L'importance du dommage subi par le locataire dépend du sort réservé au fonds et nécessite donc de distinguer deux situations :
- la disparition du fonds, conséquence de la perte de la clientèle attachée au lieu de situation (cas, notamment, des commerces dits de quartier ou de proximité) ;
- le transfert du fonds, conséquence de l'installation du locataire dans de nouveaux locaux sans perte de la clientèle.
Date d'évaluation
Le préjudice doit être évalué au jour le plus proche de l'éviction, c'est-à-dire :
- soit au jour du départ effectif du locataire ;
- soit à la date de la décision de justice, si le locataire est encore dans les lieux le jour où les juges statuent.
Les juges doivent être saisis dans les deux ans à compter de la date pour laquelle le congé a été donné ou, si le locataire avait fait une demande de renouvellement, de la date à laquelle lui a été signifié le refus de renouvellement.
Méthodes d'évaluation
Évaluation de l'indemnité correspondant au remplacement du fonds
Il s'agit de l'hypothèse dans laquelle il y a perte de la clientèle attachée au lieu de situation du fonds soit parce que celui-ci disparaît purement et simplement, soit parce qu'il ne peut pas être transféré à proximité de l'ancien lieu d'exploitation.

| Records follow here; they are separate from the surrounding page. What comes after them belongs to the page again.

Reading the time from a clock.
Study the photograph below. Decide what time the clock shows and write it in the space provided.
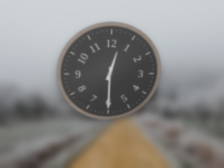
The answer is 12:30
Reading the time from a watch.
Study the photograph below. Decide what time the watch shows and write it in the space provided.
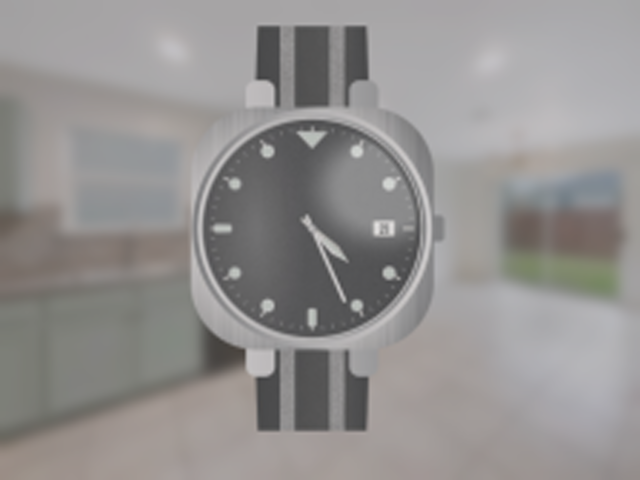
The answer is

Indemnité principale : la valeur marchande du fonds
L'article L. 145-14 du Code de commerce précise que la valeur marchande du fonds de commerce doit être déterminée suivant les usages de la profession. Cependant, à quelques rares exceptions près, ceux-ci sont souvent inexistants ou méconnus.
Plusieurs méthodes existent pour évaluer un fonds de commerce. Les juges apprécient souverainement celle qui leur semble la plus équitable pour réparer le préjudice du locataire évincé .
Indemnités accessoires
L'indemnité principale est, éventuellement, augmentée :
- des frais normaux de déménagement et de réinstallation ;
- des frais et droits de mutation à payer pour un fonds de même valeur ;
- de l'indemnité de trouble commercial ou de cessation d'exploitation destinée à compenser la perte de gains pendant le temps nécessaire à la réinstallation du locataire ;
- de l'indemnité de licenciement en cas de rupture des contrats de travail du personnel salarié (uniquement en cas de disparition définitive du fonds ou de réinstallation lointaine).

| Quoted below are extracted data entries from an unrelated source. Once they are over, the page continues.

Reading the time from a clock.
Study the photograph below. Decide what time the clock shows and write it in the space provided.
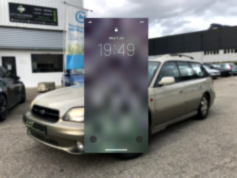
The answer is 19:49
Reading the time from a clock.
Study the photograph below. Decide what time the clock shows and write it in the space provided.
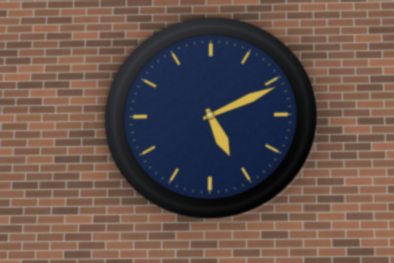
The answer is 5:11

Attention : les trois premiers éléments sont pris en compte uniquement si le locataire évincé se réinstalle.
En revanche, sont exclus du calcul de l'indemnité d'éviction :
- le matériel, le mobilier et les droits incorporels car ils sont et restent la propriété du locataire évincé ;
- l'acquisition d'un nouveau pas-de-porte car cet élément est déjà pris en compte dans le cadre de l'indemnité principale ;
- les aménagements et travaux réalisés dans le local dont le bail n'est pas renouvelé ;
- les impôts dus au titre des plus-values ;
- le préjudice moral.
Évaluation de l'indemnité correspondant au déplacement du fonds
Il s'agit de l'hypothèse dans laquelle le commerçant a la possibilité de se réinstaller ailleurs sans perdre sa clientèle. Le fonds n'étant pas perdu, il n'a pas à être remplacé. L'indemnité d'éviction correspond alors à une valeur de déplacement.
Remarque : pour apprécier la possibilité de réinstallation, la jurisprudence tient compte de la nature de l'activité et de la situation immobilière du quartier (existence ou non de locaux commerciaux vacants à proximité du précédent lieu d'exploitation).

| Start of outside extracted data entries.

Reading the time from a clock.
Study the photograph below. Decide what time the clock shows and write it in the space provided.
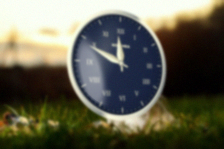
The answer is 11:49
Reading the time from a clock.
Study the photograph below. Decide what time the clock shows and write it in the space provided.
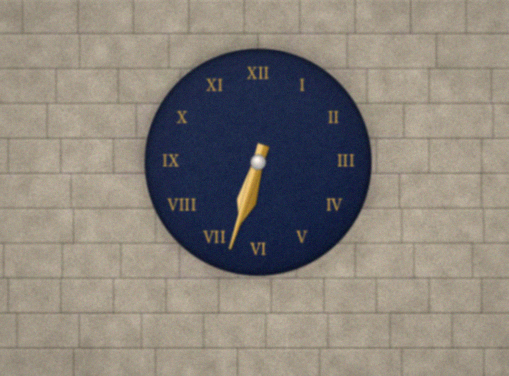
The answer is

Indemnité principale : la valeur du droit au bail
La méthode la plus couramment utilisée en matière d'évaluation du droit au bail est celle dite du différentiel . Elle consiste à retenir la différence entre le montant du loyer que le locataire évincé aurait payé si le bail avait été renouvelé (moyennant un loyer plafonné) et celui du loyer qu'il va devoir payer en allant s'installer dans un autre local (c'est-à-dire la valeur locative du marché).
À ce différentiel de loyer est appliqué soit un coefficient dit de capitalisation, soit un coefficient dit de situation tenant compte de la nature de l'activité et de la commercialité de l'emplacement.
Indemnités accessoires
Elles sont identiques à celles mentionnées précédemment pour le calcul de l'indemnité d'éviction correspondant au remplacement du fonds.